Of the seven differential genes identified, LEF1 and ROR1 have previously been associated with either the development of CLL or progression of MBL to CLL [30,31,32,33,34,35,36]. The transcription factor, LEF1, is involved in the development of B lymphocytes and is highly expressed in mouse pro-B and pre-B lymphocytes but downregulated in mature B cells [37]. LEF1 functions in the Wnt/β-catenin signaling pathway, recruiting β-catenin to activate transcription of several target genes in response to constitutive Wnt pathway activation, which regulates B lymphocyte proliferation and survival [31]. CLL cells aberrantly express LEF1 compared to normal B lymphocytes and LEF1 knockdown or LEF1 inhibition by small molecule decreases CLL B-cell survival [31, 38].

ROR1 signaling is involved in cell proliferation and differentiation, and over-expression of ROR1 on the surface of B-CLL has been documented in several studies [33, 39]. ROR1 acts as a receptor for Wnt5 signaling, which increases CLL cell survival, proliferation and migration [40]. These effects are blocked by cirmtuzumab, a humanized anti-ROR1 monoclonal antibody [40]. siRNA silencing of ROR1 in CLL cells induces apoptosis of B-CLL cells but not control B cells [41]. Consequently, ROR1 has been considered as a target for new CLL therapies [42].

This study identified five novel associations, of which PARP3, GRASP, METTL8 and C11orf80 may be plausible candidate genes associated with the neoplastic transformation of B lymphocytes. PARP3 facilitates the formation and maintenance of the mitotic spindle and genome integrity [43] and is a potential target for cancer therapy [44]. The GRASP gene encodes the general receptor for phosphoinositide 1-associated scaffold protein, which promotes ADP ribosylation factors to Rac signaling networks and cell migration [45, 46]. Consistent with our findings, GRASP has been found to be downregulated in CLL compared to control B lymphocytes [47]. METTL8 encodes a methyltransferase associated with CLL [48] and may be responsible for epigenetic effects in CLL. C11orf80 encodes a component of a topoisomerase 6 complex specifically required for meiotic recombination and may be a potential target for treatment if overexpressed in CLL cells.
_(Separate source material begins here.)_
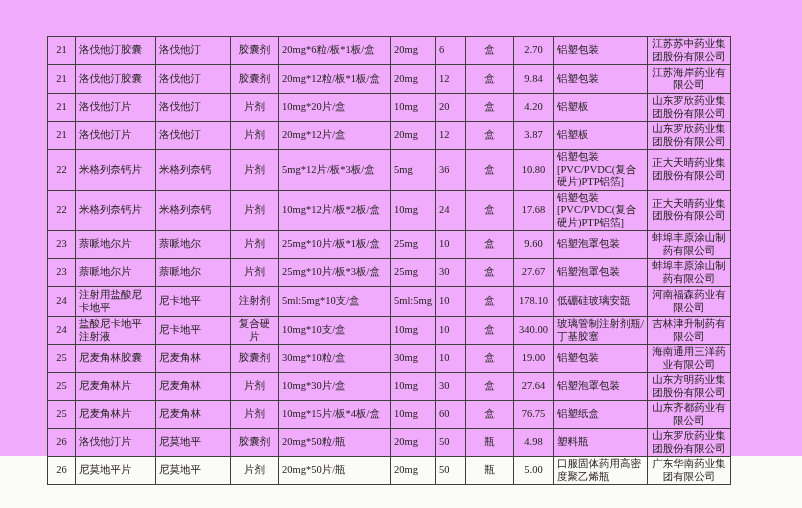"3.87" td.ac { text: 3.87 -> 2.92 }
Although CLL and F-MBL samples were not 100% pure and contained contaminating CD20 +, CD5- B lymphocytes, for comparisons of mRNA expression there were no differences among the purity of F-MBL CD20 +, CD5 + cases and F-CLL using flow cytometry (mean purity 83% versus 94%, respectively; ns, Student's t-test) and CD5 mRNA expression in F-MBL and F-CLL cases (mean log2 bi-weight avg signal 8.7 versus 9.5, respectively, ns, Student's t-test). Furthermore, the possibility of activating downstream pathways was reduced by using a negative selection method to purify CLL and F-MBL cells rather than positively sorting CD5 + cells, which induces protein kinase C signaling [49].

Conclusions

In conclusion, although studies of single families are limited by small numbers, identification of differentially abundant mRNAs in normal B lymphocytes, F-MBL and CLL cells has provided new molecular signatures for targeted therapies. Significantly, the similarities between F-CLL and S-CLL in this study and previous studies [50] indicate that findings from familial studies may translate to sporadic cases.

This study was limited by the small sample sizes, especially for F-CLL, and inability to standardize the collection times of samples after diagnosis. In addition, all F-MBL samples were IgVH mutated, which may alter expression of downstream effectors.